■ Problem to work on ■
Only an exact, line-for-line copy of the data will serve as the answer.

Records provided START

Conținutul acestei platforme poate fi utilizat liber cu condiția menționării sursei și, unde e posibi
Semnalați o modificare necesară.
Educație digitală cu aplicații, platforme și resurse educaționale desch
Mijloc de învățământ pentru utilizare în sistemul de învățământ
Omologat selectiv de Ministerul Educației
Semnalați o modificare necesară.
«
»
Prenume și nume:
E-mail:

Records provided END

■ Solved problem ■
Conținutul acestei platforme poate fi utilizat liber cu condiția menționării sursei și, unde e posibi
Semnalați o modificare necesară.
Educație digitală cu aplicații, platforme și resurse educaționale desch
Mijloc de învățământ pentru utilizare în sistemul de învățământ
Omologat selectiv de Ministerul Educației
Semnalați o modificare necesară.
«
»
Prenume și nume:
E-mail:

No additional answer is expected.